In the 1820ʼs Lake City was called the “Crossroads,” the place where the road between Charleston and Cheraw crosses the road between Georgetown and Camden. By the 1850ʼs, this crossroads had developed into a plantation with a smoke house, a gin, several barns and slave quarters, and had become known as “Grahamʼs Crossroads.” The North Eastern Railroad completed their north-south line with a freight depot in 1858, built several hundred feet west of Grahamʼs Crossroads. This railroad and its depot provided a nucleus around which an energetic mercantile community developed. The town chartered itself officially as “Graham” on March 4, 1874. Nine years later in 1883, due to statewide postal delivery problems, the name of Graham had to be changed and this town became “Lake City.”

Lake Cityʼs first major industry other than farming was turpentine. Turpentine harvesters from North Carolina and Virginia came here shortly after Reconstruction ended to “bleed the piney wood” of its turpentine and the market boomed. By the 1900’s this market had dwindled, so the local citizenry needed another industry to replace turpentine.

A local farmer named Henry Horace Singletary unknowingly took the agricultural lead around 1890 when he observed that the soil content here was well adapted for growing strawberries. He wondered why they had never been cultivated here in any kind of quantity large enough to ship to a major market. After several earnest attempts, Mr. Singletary succeeded in growing fine strawberries and shipping them North, thus laying the foundation for Lake Cityʼs second major industry, strawberries. By the turn of the nineteenth to the twentieth century, Lake City claimed one of the largest strawberry markets in the Southeast, shipping between twelve and eighteen railroad cars per day during the peak season. The crop was discontinued after the northern and eastern buyers failed to make adequate payments.
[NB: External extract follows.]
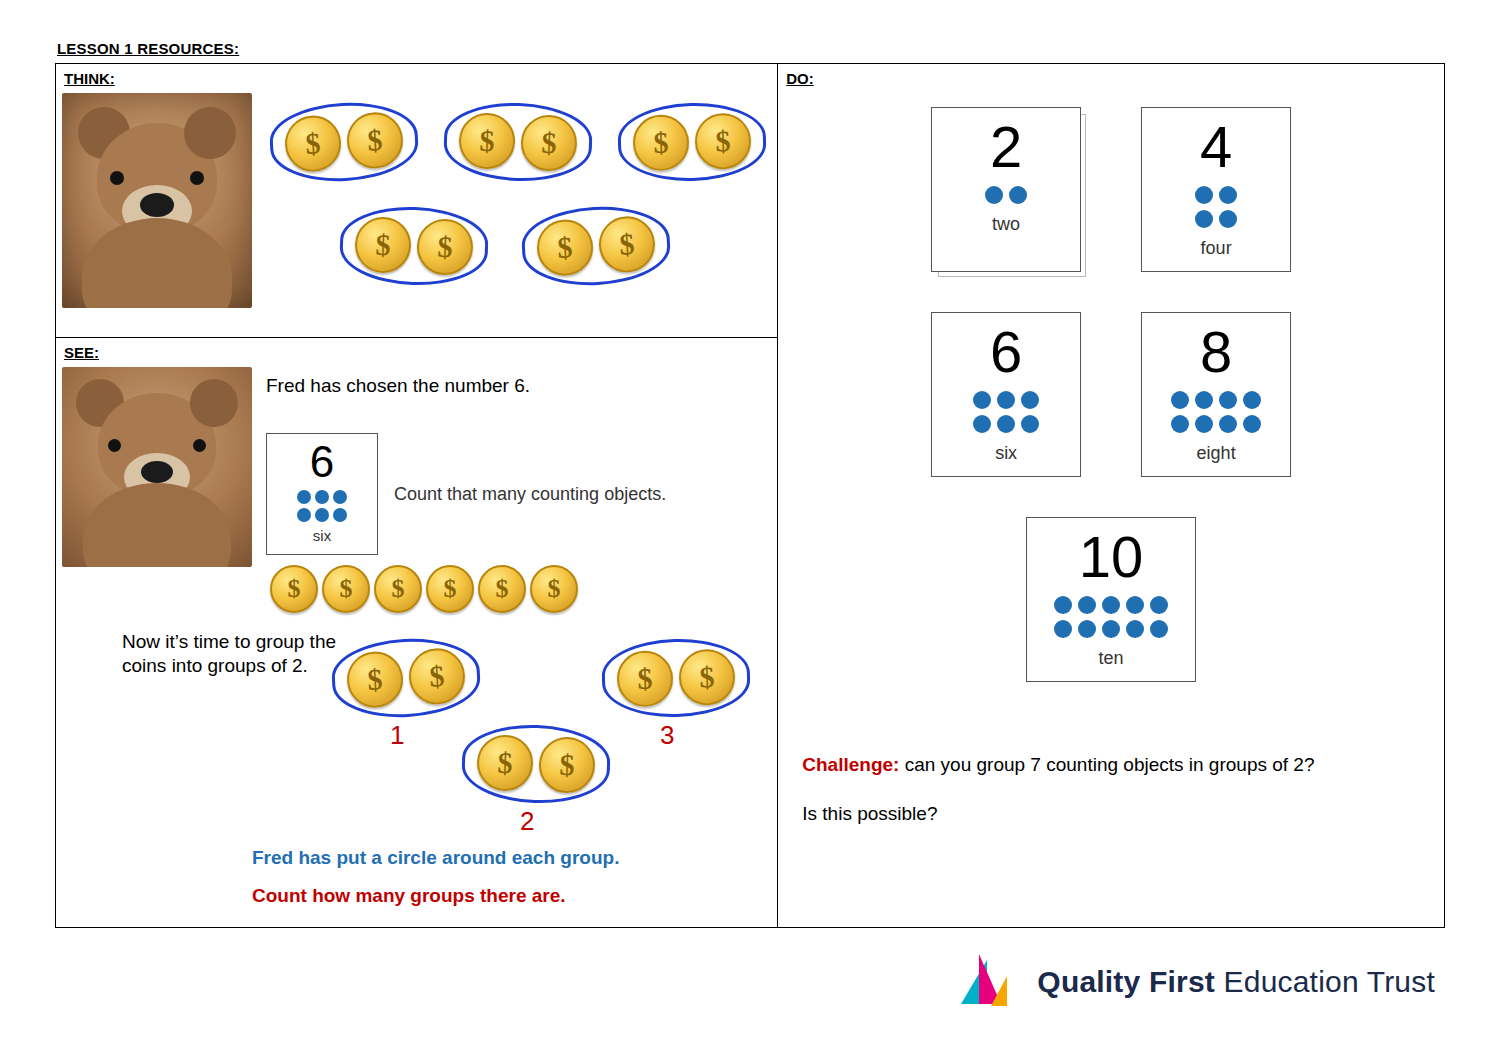LESSON 1 RESOURCES:
| / THINK: / / SEE: Fred has chosen the number 6. 6 six Count that many counting objects. 1 2 3 Now it’s time to group the coins into groups of 2. Fred has put a circle around each group. Count how many groups there are. / | DO: 2 two 4 four 6 six 8 eight 10 ten Challenge: can you group 7 counting objects in groups of 2? Is this possible? |
Quality First Education Trust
Lake Cityʼs principal claim to significant historic value is her prominence as an agricultural center. She could boast of the largest snap bean market in the world at one time. In 1939, as much as 30,000 bushels of produce were sold per day at auction in the municipally owned market building erected three years earlier. This produce market typically handled approximately half a million bushels, or packages, of produce each year, each type of produce sold in its own season. Lake City shipped over 850 railroad carloads in an average year. According to the marketʼs accounting books for the 1938 season, 450,000 bushels were shipped. The market handled peas, beans of most kinds, cucumbers, squash, and limas in large quantities - other vegetables in lesser amounts. Lake City has had the most diversified agricultural market in the two Carolinas. From its season opening in late April continuously until late July or early August, it sold assorted produce.
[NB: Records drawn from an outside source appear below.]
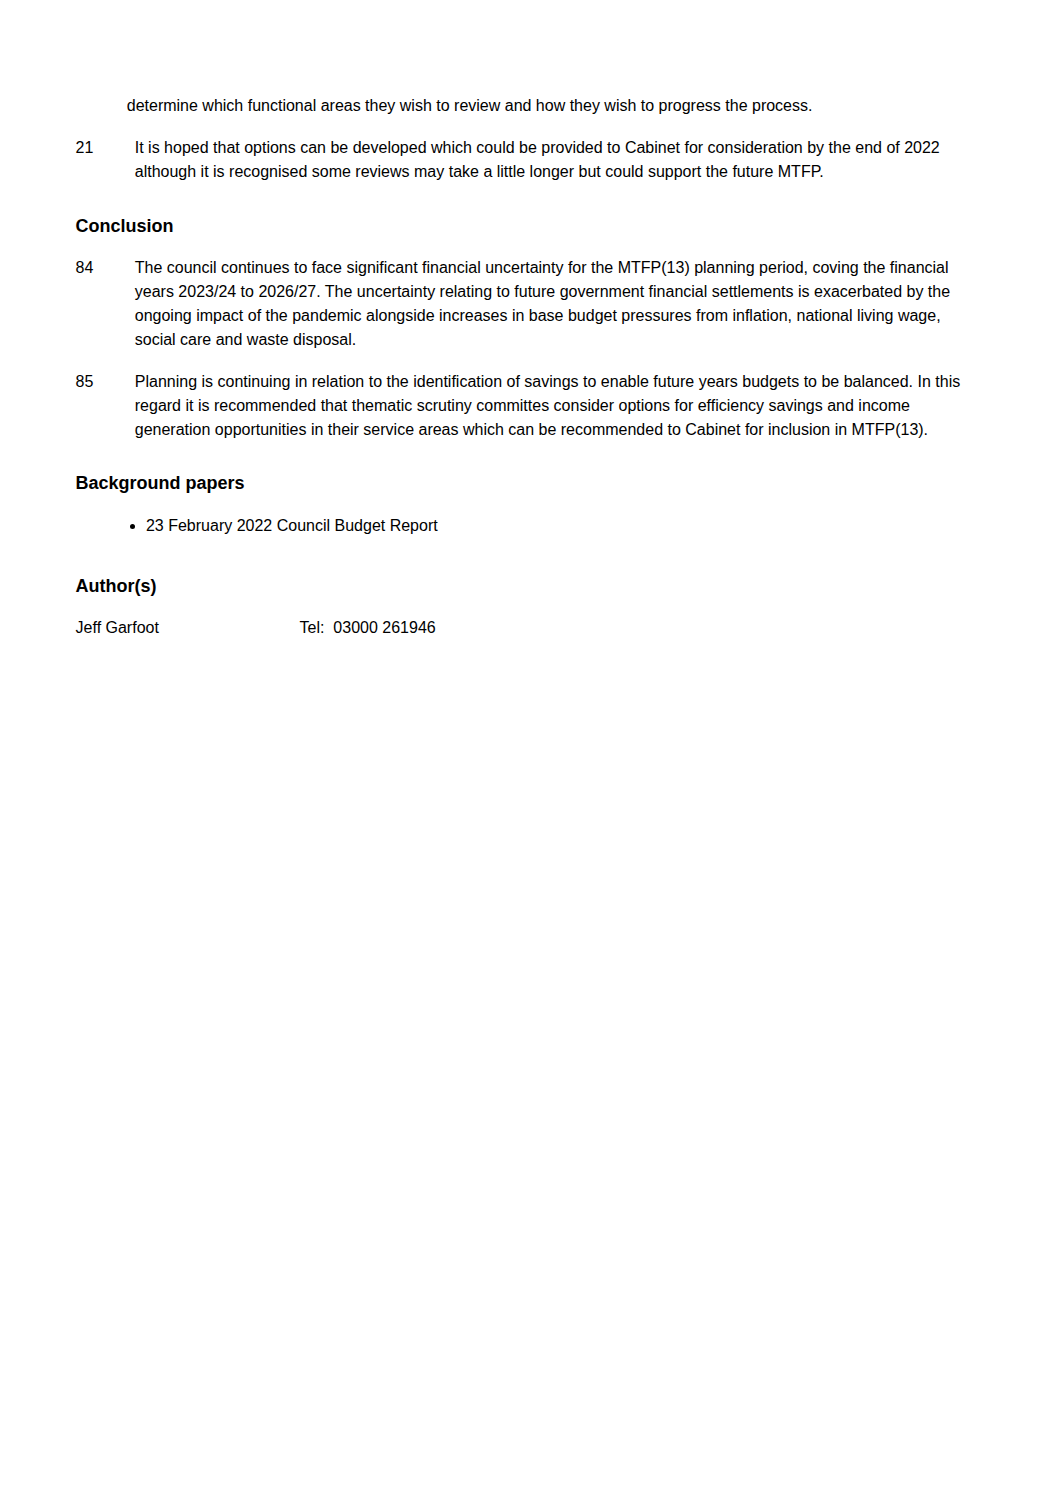determine which functional areas they wish to review and how they wish to progress the process.
21
It is hoped that options can be developed which could be provided to Cabinet for consideration by the end of 2022 although it is recognised some reviews may take a little longer but could support the future MTFP.
Conclusion
84
The council continues to face significant financial uncertainty for the MTFP(13) planning period, coving the financial years 2023/24 to 2026/27. The uncertainty relating to future government financial settlements is exacerbated by the ongoing impact of the pandemic alongside increases in base budget pressures from inflation, national living wage, social care and waste disposal.
85
Planning is continuing in relation to the identification of savings to enable future years budgets to be balanced. In this regard it is recommended that thematic scrutiny committes consider options for efficiency savings and income generation opportunities in their service areas which can be recommended to Cabinet for inclusion in MTFP(13).
Background papers
23 February 2022 Council Budget Report
Author(s)
Jeff Garfoot
Tel: 03000 261946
Then from August 1 until well into the fall, it operated as a tobacco market, the second largest in the state. The tobacco market took root in Lake City in in the late 1890’s and as the market grew, so did the small community. According to census records, the village had 300 inhabitants in 1900 and by the 1910 census had more than tripled to over 1,000 people. Tobacco was king in Lake City. As demand for the golden weed continued to grow, so did the town. During August of 1929, Lake City sold ten million pounds of tobacco, the record for the most tobacco sold anywhere ever in a single month in the history of the tobacco industry. During the 1930ʼs, Lake City got five tobacco warehouses. The tobacco market here has sold over twenty-three million pounds annually. Farmers here and from eleven nearby counties have received over $5,000 for tobacco sold here. This industry, with an investment of over one million dollars in Lake City, provided employment for over 3,500 persons for a period of from two to four months at a weekly payroll of $100,000. By 1958, Lake City had nine large warehouses whose volume of business placed it second in the state and eleventh in the nation. Tobacco was indeed King in Lake City.